Dollars denied as diabetes runs riot
Governments have been pouring money into acute care that operates like an ambulance ‘at the bottom of the cliff’ yet refuse to offer long-term, secure funding for prevention programs.
Governments have been pouring money into acute care that operates like an ambulance “at the bottom of the cliff” yet refuse to offer long-term, secure funding for prevention programs that deliver enormous results at low cost.
An assessment of the escalating diabetes epidemic by a bipartisan parliamentary committee has called for a fundamental shift to preventative healthcare, highlighting the government’s warped priorities as billions are instead spent on amputations, dialysis and acute care admissions.
One such low-cost preventative program, based around planting vegetable, fruit and bush tucker gardens in Northern Territory and West Australian schools, and teaching children how to grow, harvest and cook the produce, has lowered the prevalence of type 2 diabetes in four of six communities where the project has been fully implemented.
The EON Foundation has more than 40 remote Australian communities on its waitlist, with program founder Caroline de Mori saying: “People are telling us, ‘We’re dying too young, please come and help us’.”
Yet the federal government has not committed to funding the program – which sees EON project managers follow up with communities fortnightly for at least five years – beyond December 2024.
Australian Medical Association president Steve Robson called Australia’s approach to preventative health “an international embarrassment”, with a “paltry 2 per cent” of Australia’s hundreds of billions of dollars in health expenditure devoted to “true preventive measures”.
“The diabetes report has shown us that failing to deal with prevention, and putting all of our eggs into the treatment basket, leaves us dealing with a catastrophic epidemic of ill health that is overwhelming our ability to deal with it,” he said. “Unless Australia takes preventive care seriously, and develops a comprehensive plan to stop these conditions before they take our communities in their grip, then chronic disease will become a lead weight across the chest of our economy.”
Public Health Association of Australia chief executive Terry Slevin said the government should urgently implement a funding program, like the PBS and its adjoining advisory scheme, to assess the effectiveness and cost-benefit of preventative programs.
“We don’t see cardiovascular, or cancer programs on a three-, two- or one-year cycle, as is the case for some preventative healthcare programs.
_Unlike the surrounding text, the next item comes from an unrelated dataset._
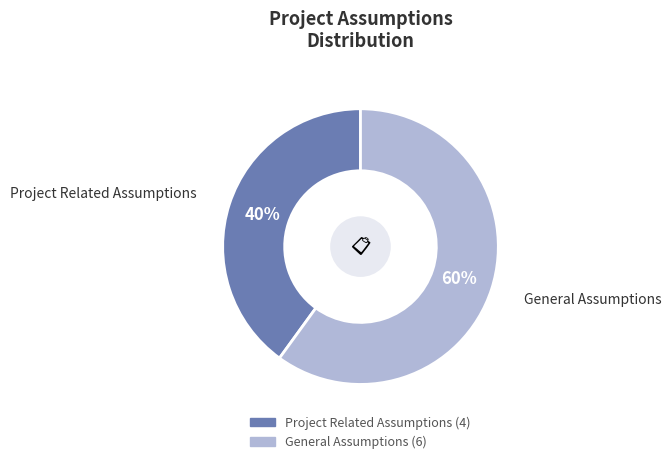

To the nearest percent, what is the average slice percentage?

50%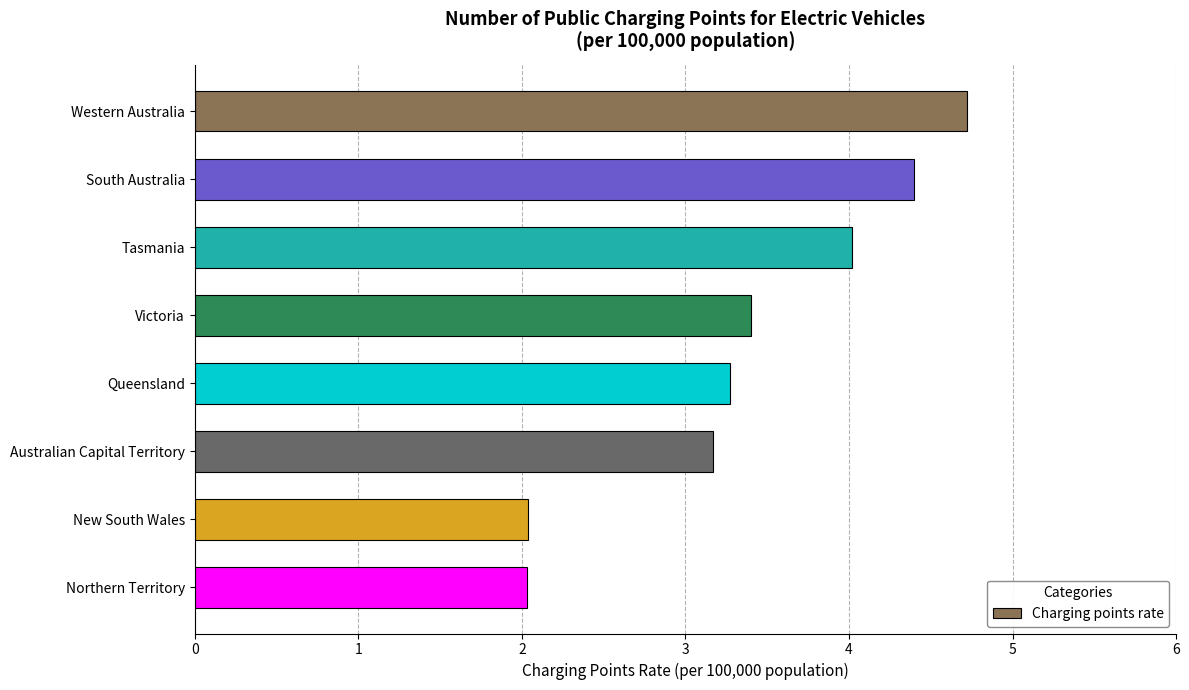

Reading bottom to top, extract all data points from this chart.

2.0	2.0	3.2	3.3	3.4	4.0	4.4	4.7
They are an ongoing service delivery and should be treated as such,” he said.
Royal Australian College of General Practitioners chair Lara Roeske said investing in preventive care in general practice was “key”.
“This will not only help more Australians live healthier lives, it will also save the health budget. We know type 2 diabetes can be prevented or delayed in up to 58 per cent of people,” Dr Roeske said.
New analysis of the EON Foundation initiative showed that between 2020 and 2023, there were 112 fewer cases of diabetes than predicted across the six NT communities. A cost-benefit analysis also showed the program cost $2.9m over four years, and $244,000 each year from the fifth year, with a net program benefit of $1.3m per year from the fifth year.
Ms de Mori said despite exceptional results, long-term government funding had not been locked in. “Costs of more dialysis machines, forget that. Cost to people being on Centrelink who are too sick to work, forget that,” she said.
While the parliamentary committee report found that type 2 diabetes was fast becoming entrenched as a multi-generational disease in the most disadvantaged pockets of the nation, Ms de Mori said it did not have to.
“Young people now can have a different outcome to their parents and grandparents. The tragedy of type 2 diabetes on quality of life, such as having limbs cut off, is a miserable, miserable life, but doesn’t have to be,” she said.
“The government needs to step up and make longer-term commitments to preventing this hideous disease and reversing it.”